# Task brief
Update the rows below by changing "series" to "data series" wherever it occurs, and keep every other word the same. Leave the pictures out of your version.

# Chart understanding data
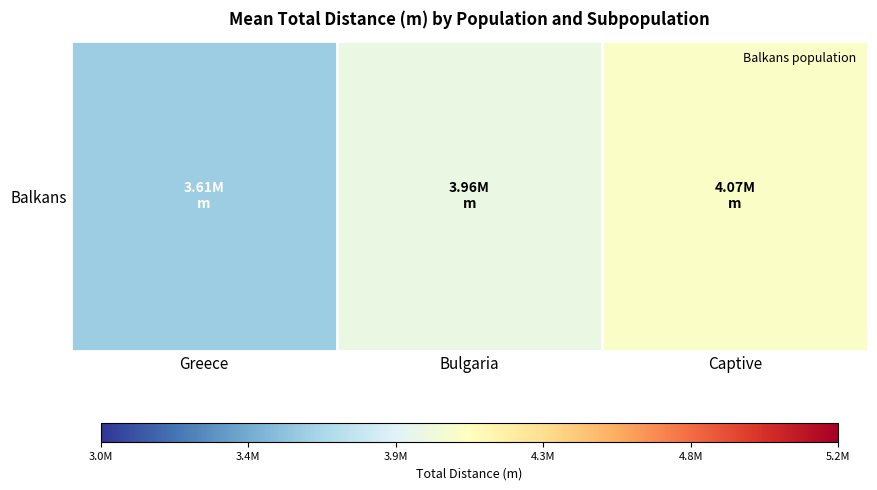

True or false: the data shows 4073920.8 at Captive.

True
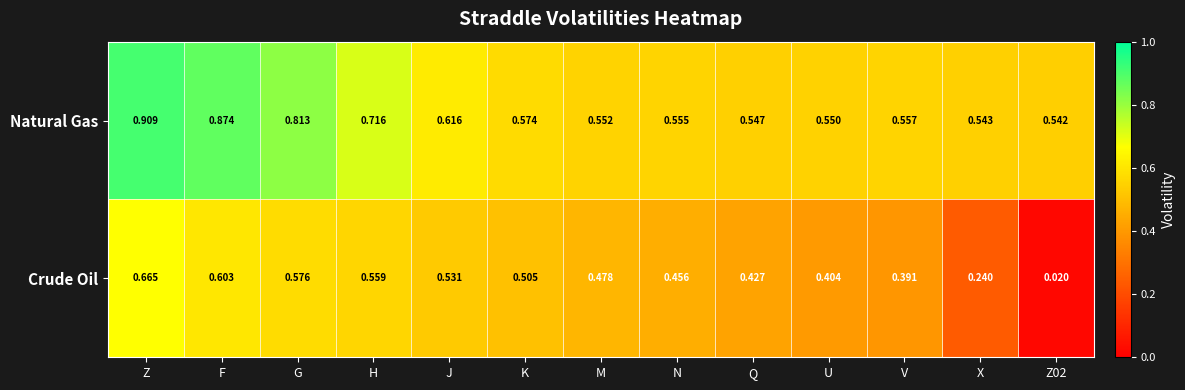

Rank the series by their maximum value, from lowest to highest.

Crude Oil, Natural Gas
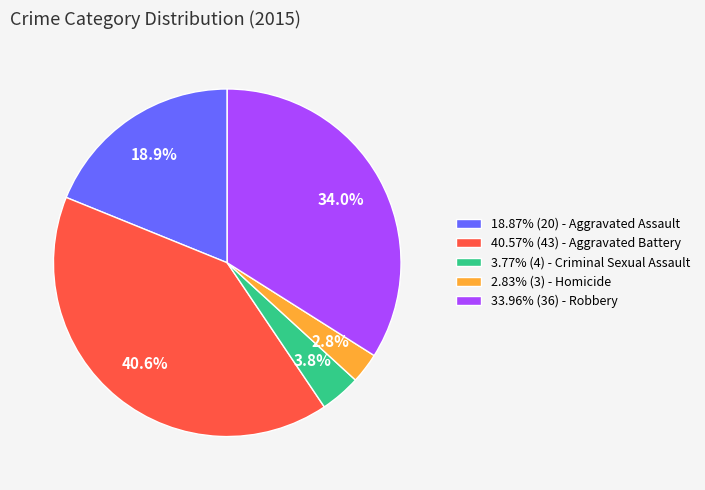

How much of the chart is everything except 33.96% (36) - Robbery?

66.0%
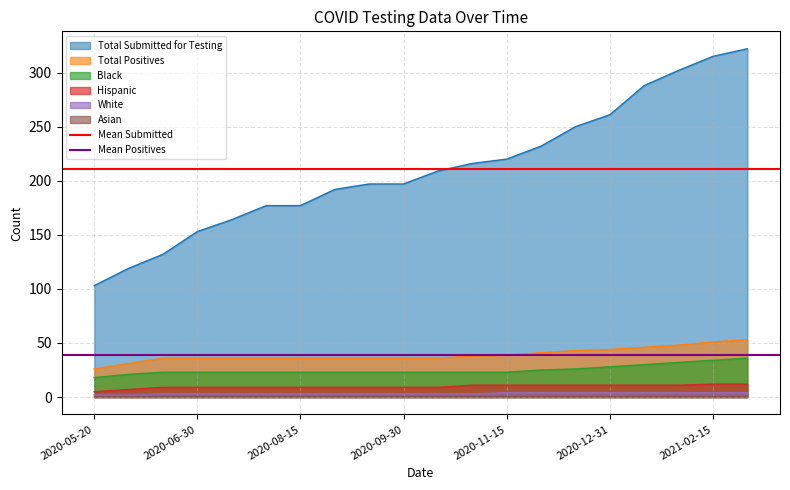

The Mean Submitted series shows 371.5 at 2020-06-30. True or false?

False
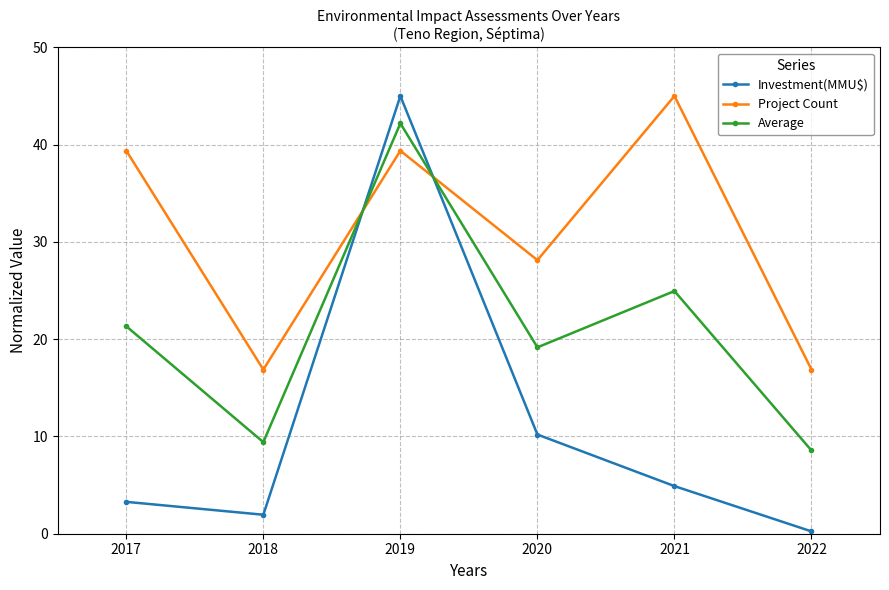

Which series has the largest range (max minus min)?

Investment(MMU$)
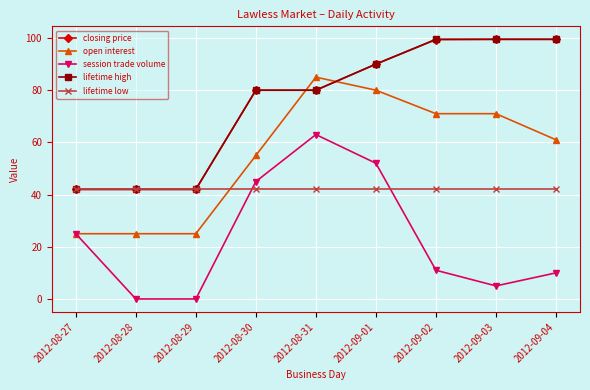

Which series changed the most between 2012-08-27 and 2012-08-31?

open interest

# Your response
True or false: the data shows 4073920.8 at Captive.

True

Rank the data series by their maximum value, from lowest to highest.

Crude Oil, Natural Gas

How much of the chart is everything except 33.96% (36) - Robbery?

66.0%

The Mean Submitted data series shows 371.5 at 2020-06-30. True or false?

False

Which data series has the largest range (max minus min)?

Investment(MMU$)

Which data series changed the most between 2012-08-27 and 2012-08-31?

open interest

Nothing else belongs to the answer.